Unless you’ve been lost in the wilderness for the last month, pretty much everyone on your Facebook feed — plus a ton of notables and celebrities — have been drenched with freezing cold water to raise awareness for ALS (more commonly known as Lou Gehrig's Disease). The basic idea is this: Either give a $100 or dump a bucket of water on your head as penance. The person who gets soaked and posts a video depicting it then challenges three other people to do the same themselves — or donate $100 to a charity of choice (in this case the ALS Association).
Enter Steve-O. In his Facebook post this morning (that went viral and ended up on the front page of Reddit), the stuntman explained his comments. The video of him dumping ice on his head is fun (if unremarkable, given what you’ve seen him do elsewhere), but his post is even better. He writes:
“The fact that not more than fifteen million dollars has been raised is a tragedy. It's tragic because I don't think many of those celebrities even bothered to mention how or where to donate money for ALS research. Most of them just poured water over their heads and named three random people, without including any 'call to action' which actually benefits victims of ALS at all.”
Steve-O goes on to say that he donated $1,000 himself after becoming further educated on the disease and the campaign, and implies that others should consider putting their money where their mouth is and do the same.
A little bit of background: The Ice Bucket Challenge didn’t start as an ALS fundraiser. It became associated with it after Pete Frates, a former Boston College baseball player who suffers from the disease himself, managed to steer a more general fundraising campaign to focus on Lou Gehrig’s. Frates forged a partnership with the ALS Association, who helped him promote the cause and tie awareness directly to the organization, and the rest is viral history.
While the ALS Association has released press release upon press release sharing how grateful and overwhelmed they are by the incoming charitable donations, it’s definitely true that we could be doing more — should be doing more, if you agree with Steve-O — and that Internet activism in general could use some serious retooling.

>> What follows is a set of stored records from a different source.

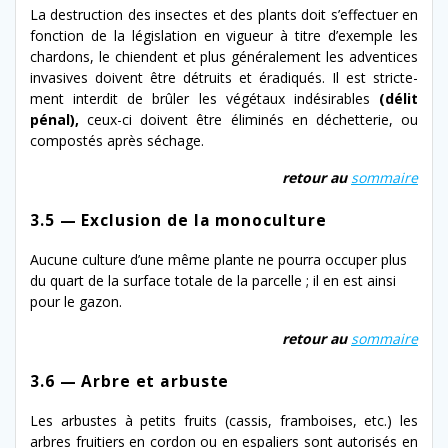
La destruc­tion des insectes et des plants doit s’ef­fectuer en
fonc­tion de la lég­is­la­tion en vigueur à titre d’ex­em­ple les
chardons, le chien­dent et plus générale­ment les adven­tices
inva­sives doivent être détru­its et éradiqués. Il est stricte­
ment inter­dit de brûler les végé­taux indésir­ables
(délit
pénal),
ceux-​ci doivent être élim­inés en déchet­terie, ou
com­postés après séchage.
retour au
som­maire
3.5 — Exclusion de la monoculture
Aucune cul­ture d’une même plante ne pour­ra occu­per plus
du quart de la sur­face totale de la par­celle ; il en est ain­si
pour le gazon.
retour au
som­maire
3.6 — Arbre et arbuste
Les arbustes à petits fruits (cas­sis, fram­bois­es, etc.) les
arbres fruitiers en cor­don ou en espaliers sont autorisés en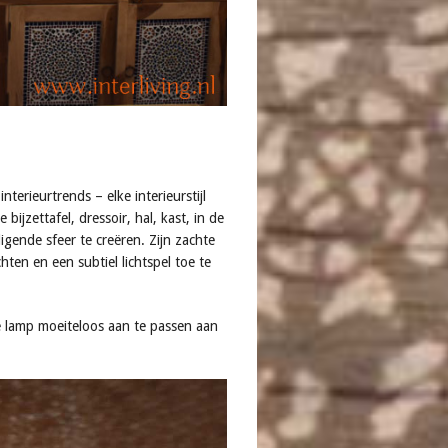
terieurtrends – elke interieurstijl
ijzettafel, dressoir, hal, kast, in de
gende sfeer te creëren. Zijn zachte
ten en een subtiel lichtspel toe te
 lamp moeiteloos aan te passen aan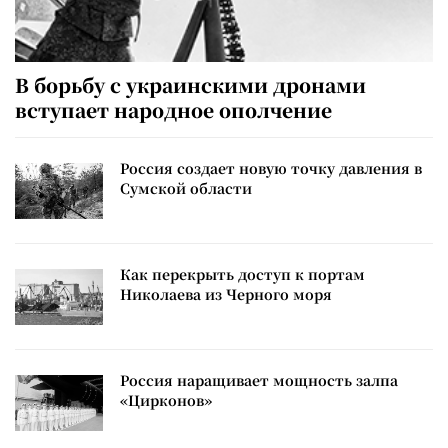
В борьбу с украинскими дронами
вступает народное ополчение
Россия создает новую точку давления в
Сумской области
Как перекрыть доступ к портам
Николаева из Черного моря
Россия наращивает мощность залпа
«Цирконов»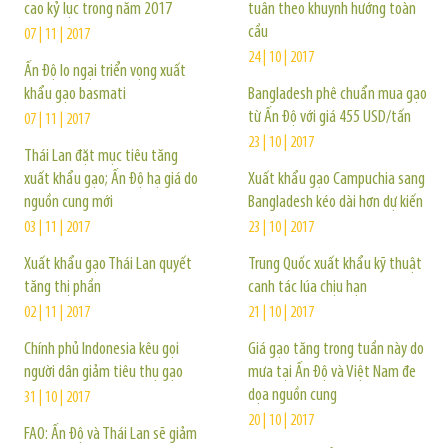
cao kỷ lục trong năm 2017
tuân theo khuynh hướng toàn
cầu
07 | 11 | 2017
24 | 10 | 2017
Ấn Độ lo ngại triển vọng xuất
khẩu gạo basmati
Bangladesh phê chuẩn mua gạo
từ Ấn Độ với giá 455 USD/tấn
07 | 11 | 2017
23 | 10 | 2017
Thái Lan đặt mục tiêu tăng
xuất khẩu gạo; Ấn Độ hạ giá do
Xuất khẩu gạo Campuchia sang
nguồn cung mới
Bangladesh kéo dài hơn dự kiến
03 | 11 | 2017
23 | 10 | 2017
Xuất khẩu gạo Thái Lan quyết
Trung Quốc xuất khẩu kỹ thuật
tăng thị phần
canh tác lúa chịu hạn
02 | 11 | 2017
21 | 10 | 2017
Chính phủ Indonesia kêu gọi
Giá gạo tăng trong tuần này do
người dân giảm tiêu thụ gạo
mưa tại Ấn Độ và Việt Nam đe
dọa nguồn cung
31 | 10 | 2017
20 | 10 | 2017
FAO: Ấn Độ và Thái Lan sẽ giảm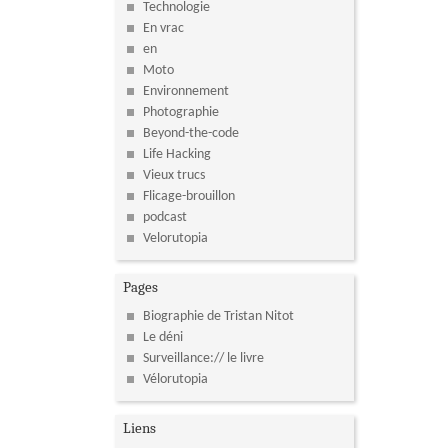
Technologie
En vrac
en
Moto
Environnement
Photographie
Beyond-the-code
Life Hacking
Vieux trucs
Flicage-brouillon
podcast
Velorutopia
Pages
Biographie de Tristan Nitot
Le déni
Surveillance:// le livre
Vélorutopia
Liens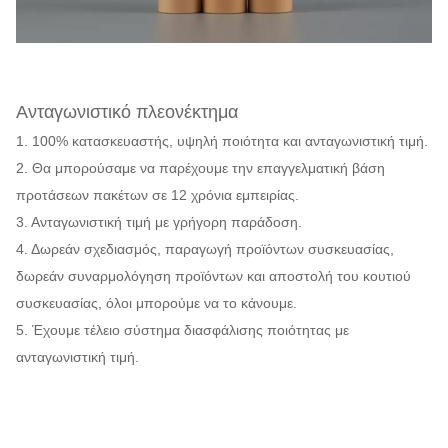
Ανταγωνιστικό πλεονέκτημα
1. 100% κατασκευαστής, υψηλή ποιότητα και ανταγωνιστική τιμή.
2. Θα μπορούσαμε να παρέχουμε την επαγγελματική βάση
προτάσεων πακέτων σε 12 χρόνια εμπειρίας.
3. Ανταγωνιστική τιμή με γρήγορη παράδοση.
4. Δωρεάν σχεδιασμός, παραγωγή προϊόντων συσκευασίας,
δωρεάν συναρμολόγηση προϊόντων και αποστολή του κουτιού
συσκευασίας, όλοι μπορούμε να το κάνουμε.
5. Έχουμε τέλειο σύστημα διασφάλισης ποιότητας με
ανταγωνιστική τιμή.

Internet activism is often a pretty lazy way of showing that you give a damn about something, and often not followed up with an real-life action (which, ya know, is the very basis of activism). Sure, lots of people have made donations to the ALS Association, which develops research on the disease and resources for the people who suffer from it. (A little more background: ALS affects about 30,000 Americans and people who have the disease tend to live for about two to five years following their diagnosis).
Looking at my own Facebook feed this morning, I counted 22 people taking ice baths on the Internet, ostensibly in support of a disease that doesn’t have a cure and is killing people every day… and I can’t help but wonder if they actually made a donation after toweling off. Because, if they didn’t, then all that’s happening is a virtual wet T-shirt conference — and the Ice Bucket Challenge is just another Internet campaign that won’t translate to real-life impact.